The problem -> Of all the lines in the entries below, give again exactly those starting at the line containing "3. **Expected vs" and ending at the line containing "- [ ] Real-time updates working", both ends included, and no others.

Record excerpts section start

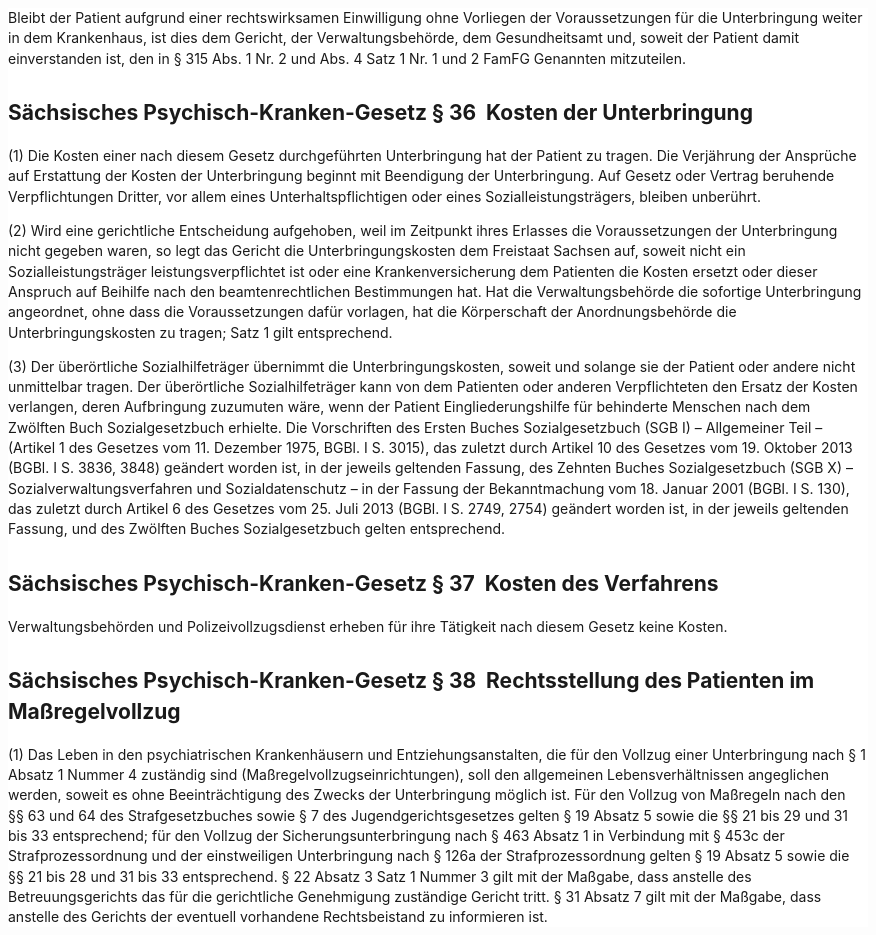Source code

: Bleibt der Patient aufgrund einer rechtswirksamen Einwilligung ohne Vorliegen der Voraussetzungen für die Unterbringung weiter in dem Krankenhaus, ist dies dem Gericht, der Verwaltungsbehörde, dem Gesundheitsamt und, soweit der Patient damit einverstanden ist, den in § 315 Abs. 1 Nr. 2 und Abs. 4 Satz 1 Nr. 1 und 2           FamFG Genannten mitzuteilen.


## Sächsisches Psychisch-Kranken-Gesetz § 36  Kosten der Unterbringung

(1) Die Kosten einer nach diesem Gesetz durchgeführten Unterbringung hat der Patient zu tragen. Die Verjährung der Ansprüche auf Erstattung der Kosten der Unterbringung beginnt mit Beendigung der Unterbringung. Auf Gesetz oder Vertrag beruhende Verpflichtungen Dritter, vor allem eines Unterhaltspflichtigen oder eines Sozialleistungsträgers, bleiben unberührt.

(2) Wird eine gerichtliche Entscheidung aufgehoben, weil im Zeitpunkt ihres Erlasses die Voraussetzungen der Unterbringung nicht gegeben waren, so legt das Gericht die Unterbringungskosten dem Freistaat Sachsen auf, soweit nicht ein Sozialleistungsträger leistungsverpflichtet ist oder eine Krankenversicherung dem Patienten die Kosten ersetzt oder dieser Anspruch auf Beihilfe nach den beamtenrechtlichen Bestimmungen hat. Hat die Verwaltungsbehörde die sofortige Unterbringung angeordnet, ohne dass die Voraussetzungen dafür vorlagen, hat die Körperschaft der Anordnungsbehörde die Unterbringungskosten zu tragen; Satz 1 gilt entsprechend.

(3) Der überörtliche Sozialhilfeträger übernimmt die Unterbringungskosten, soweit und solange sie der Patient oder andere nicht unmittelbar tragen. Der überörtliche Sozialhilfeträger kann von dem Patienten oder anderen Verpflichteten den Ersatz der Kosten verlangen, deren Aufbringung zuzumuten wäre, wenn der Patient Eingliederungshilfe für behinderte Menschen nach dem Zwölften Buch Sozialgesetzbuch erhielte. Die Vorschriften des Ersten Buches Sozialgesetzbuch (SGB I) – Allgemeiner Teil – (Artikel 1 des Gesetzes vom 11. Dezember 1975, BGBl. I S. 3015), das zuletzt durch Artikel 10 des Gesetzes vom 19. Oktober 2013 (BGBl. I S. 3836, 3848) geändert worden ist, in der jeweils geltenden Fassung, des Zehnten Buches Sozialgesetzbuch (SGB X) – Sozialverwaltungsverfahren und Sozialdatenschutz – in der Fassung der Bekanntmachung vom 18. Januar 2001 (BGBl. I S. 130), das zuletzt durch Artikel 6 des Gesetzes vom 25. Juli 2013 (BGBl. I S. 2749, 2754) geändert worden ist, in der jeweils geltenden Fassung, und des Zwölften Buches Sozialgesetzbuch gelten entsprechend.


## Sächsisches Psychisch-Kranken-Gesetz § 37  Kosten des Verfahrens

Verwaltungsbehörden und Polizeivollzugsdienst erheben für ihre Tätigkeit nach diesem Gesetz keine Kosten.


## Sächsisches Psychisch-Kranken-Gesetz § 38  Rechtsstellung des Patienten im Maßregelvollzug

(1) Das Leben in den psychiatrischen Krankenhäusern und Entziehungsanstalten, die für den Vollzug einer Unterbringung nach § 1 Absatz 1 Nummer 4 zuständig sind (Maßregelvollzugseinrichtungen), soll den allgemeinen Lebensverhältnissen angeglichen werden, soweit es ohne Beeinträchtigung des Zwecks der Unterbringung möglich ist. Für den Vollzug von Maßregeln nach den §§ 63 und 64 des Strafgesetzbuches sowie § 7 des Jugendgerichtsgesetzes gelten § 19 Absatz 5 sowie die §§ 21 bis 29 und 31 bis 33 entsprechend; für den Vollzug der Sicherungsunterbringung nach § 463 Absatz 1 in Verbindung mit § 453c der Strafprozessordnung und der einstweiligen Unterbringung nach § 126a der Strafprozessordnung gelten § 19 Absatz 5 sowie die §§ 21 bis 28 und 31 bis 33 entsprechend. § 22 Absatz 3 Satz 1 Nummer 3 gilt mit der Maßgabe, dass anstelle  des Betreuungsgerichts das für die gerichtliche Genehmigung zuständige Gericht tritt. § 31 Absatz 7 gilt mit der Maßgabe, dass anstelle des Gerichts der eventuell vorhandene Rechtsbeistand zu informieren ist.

Record excerpts section end
Record excerpts section start

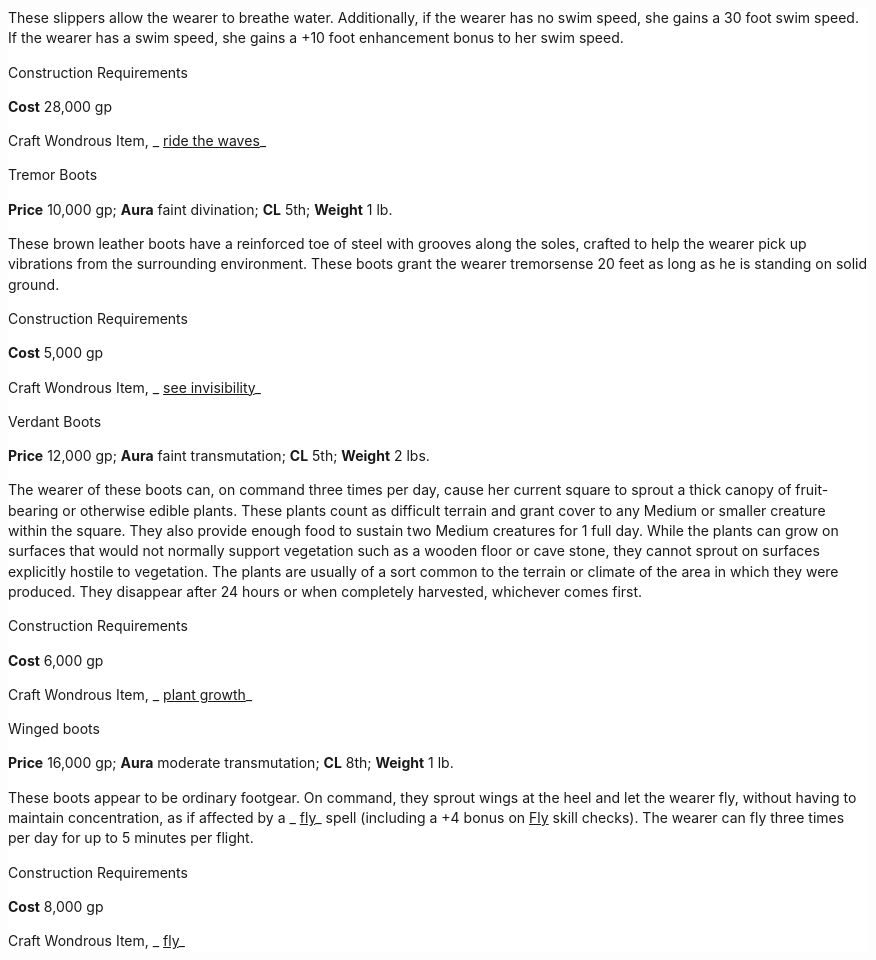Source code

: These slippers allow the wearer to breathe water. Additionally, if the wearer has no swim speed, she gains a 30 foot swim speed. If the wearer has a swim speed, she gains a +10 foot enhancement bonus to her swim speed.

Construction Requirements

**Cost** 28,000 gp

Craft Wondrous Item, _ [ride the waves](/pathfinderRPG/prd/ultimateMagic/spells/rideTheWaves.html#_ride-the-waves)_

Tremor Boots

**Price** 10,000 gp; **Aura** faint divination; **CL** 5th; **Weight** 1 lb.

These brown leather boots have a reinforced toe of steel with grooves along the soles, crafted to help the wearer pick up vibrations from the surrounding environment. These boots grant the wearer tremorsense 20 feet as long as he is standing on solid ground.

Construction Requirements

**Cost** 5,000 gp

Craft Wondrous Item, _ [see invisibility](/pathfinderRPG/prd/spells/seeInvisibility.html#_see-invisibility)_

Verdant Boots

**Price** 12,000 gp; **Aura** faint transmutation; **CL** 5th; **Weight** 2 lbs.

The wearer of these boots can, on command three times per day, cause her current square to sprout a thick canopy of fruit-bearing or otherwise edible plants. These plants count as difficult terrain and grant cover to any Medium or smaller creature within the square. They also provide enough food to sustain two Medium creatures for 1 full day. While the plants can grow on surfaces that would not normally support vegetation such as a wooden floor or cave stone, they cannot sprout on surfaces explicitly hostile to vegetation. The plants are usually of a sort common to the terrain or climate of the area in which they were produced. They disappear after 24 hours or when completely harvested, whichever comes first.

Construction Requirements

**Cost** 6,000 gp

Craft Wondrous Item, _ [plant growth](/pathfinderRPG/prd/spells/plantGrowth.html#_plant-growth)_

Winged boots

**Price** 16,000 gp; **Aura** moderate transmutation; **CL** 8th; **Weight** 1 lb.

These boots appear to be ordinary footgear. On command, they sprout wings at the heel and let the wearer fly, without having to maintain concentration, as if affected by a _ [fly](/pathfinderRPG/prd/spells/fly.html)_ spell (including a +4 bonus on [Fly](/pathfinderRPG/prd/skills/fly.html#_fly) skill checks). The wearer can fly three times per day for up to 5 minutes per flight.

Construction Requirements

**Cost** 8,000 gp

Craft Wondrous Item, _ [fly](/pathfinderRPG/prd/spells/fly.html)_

Record excerpts section end
Record excerpts section start

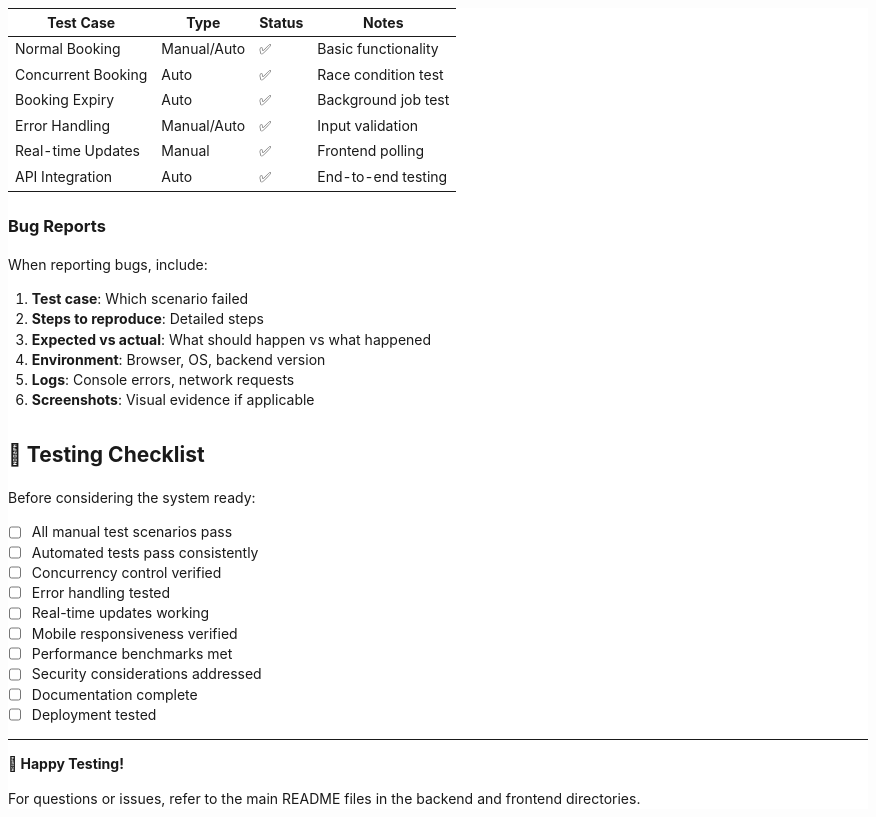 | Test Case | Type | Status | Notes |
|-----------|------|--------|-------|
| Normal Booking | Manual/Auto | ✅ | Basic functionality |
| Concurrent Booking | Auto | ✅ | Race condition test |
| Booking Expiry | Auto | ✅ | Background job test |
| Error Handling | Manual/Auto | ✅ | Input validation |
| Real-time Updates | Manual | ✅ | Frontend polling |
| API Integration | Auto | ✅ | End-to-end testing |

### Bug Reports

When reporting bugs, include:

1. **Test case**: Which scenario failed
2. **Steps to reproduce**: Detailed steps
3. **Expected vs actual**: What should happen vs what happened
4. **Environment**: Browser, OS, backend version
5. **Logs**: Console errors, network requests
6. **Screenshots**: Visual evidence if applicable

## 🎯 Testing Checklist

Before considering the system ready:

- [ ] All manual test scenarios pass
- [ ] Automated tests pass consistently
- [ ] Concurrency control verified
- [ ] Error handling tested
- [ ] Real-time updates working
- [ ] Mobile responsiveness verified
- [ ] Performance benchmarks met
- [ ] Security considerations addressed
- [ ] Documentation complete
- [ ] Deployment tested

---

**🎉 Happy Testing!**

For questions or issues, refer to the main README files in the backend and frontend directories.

Record excerpts section end

Task solution ->
3. **Expected vs actual**: What should happen vs what happened
4. **Environment**: Browser, OS, backend version
5. **Logs**: Console errors, network requests
6. **Screenshots**: Visual evidence if applicable

## 🎯 Testing Checklist

Before considering the system ready:

- [ ] All manual test scenarios pass
- [ ] Automated tests pass consistently
- [ ] Concurrency control verified
- [ ] Error handling tested
- [ ] Real-time updates working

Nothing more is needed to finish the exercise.